Like Yoshida, Catholic Boy began his career on turf, but moved to dirt early in his career and has gone back and forth since, knocking off races such as the Belmont Derby on turf and the Travers Stakes on dirt in his last two starts.

Jonathan Thomas, Catholic Boy’s trainer, said Monday morning at Churchill Downs that the main reason Catholic Boy began his career on turf as a 2-year-old was because he could debut going two turns on that surface in July at Gulfstream Park, as opposed to having to sprint if he ran on dirt.

“It was strictly distance,” Thomas said, later adding a caveat: “He breezed well on the dirt, but he didn’t feel like the kind of horse we wanted to rush off his feet in a sprint.

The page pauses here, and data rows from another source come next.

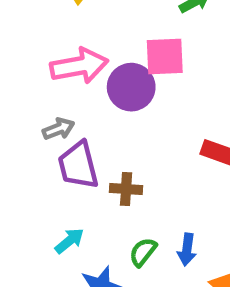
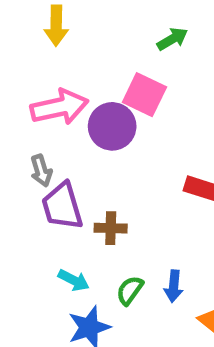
pink square: (165, 56) -> (144, 95), turned 30
gray arrow: (59, 129) -> (41, 171), turned 96
cyan arrow: (69, 241) -> (74, 280), moved, turned 68

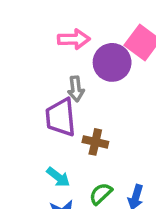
pink arrow: (59, 107) -> (74, 39), size x0.7
gray arrow: (41, 171) -> (76, 89), moved

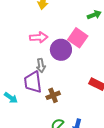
brown cross: (95, 142) -> (53, 95), turned -32
cyan arrow: (58, 177) -> (11, 98), moved

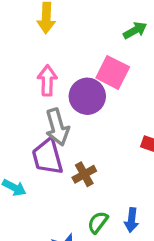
pink arrow: (39, 37) -> (47, 80), turned -78
gray arrow: (41, 66) -> (57, 127), size x1.5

“He’s by More Than Ready, and usually the first place you think with them is grass, so I don’t want to pretend pedigree didn’t influence us.”

Catholic Boy’s first dirt race was last December in the Remsen, which he won easily, and that afforded him a shot at Kentucky Derby preps this spring. After coming up short, he returned to turf this summer, and after two wins on that surface moved back to the dirt for the Travers. He enters the Classic with a three-race win streak.

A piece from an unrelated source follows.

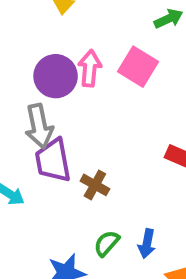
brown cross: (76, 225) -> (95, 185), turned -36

Mendelssohn and Thunder Snow both scored their biggest dirt wins earlier this year on the Dubai World Cup card.

Mendelssohn won the United Arab Emirates Derby and has raced strictly on dirt since, most recently finishing third in the Jockey Club Gold Cup. He won the Breeders’ Cup Juvenile Turf last year and will try to become the first horse to win Breeders’ Cup races on turf and dirt.

Thunder Snow, 4, a Grade 1 winner on turf at ages 2 and 3, romped in the Dubai World Cup, affording him a return visit to Churchill Downs, where he memorably threw a fit leaving the gate on an off track in the 2017 Kentucky Derby.

“He’s tough, doing really well,” his trainer, Saeed bin Suroor, said Monday morning. “I just hope the rain stays away Saturday.”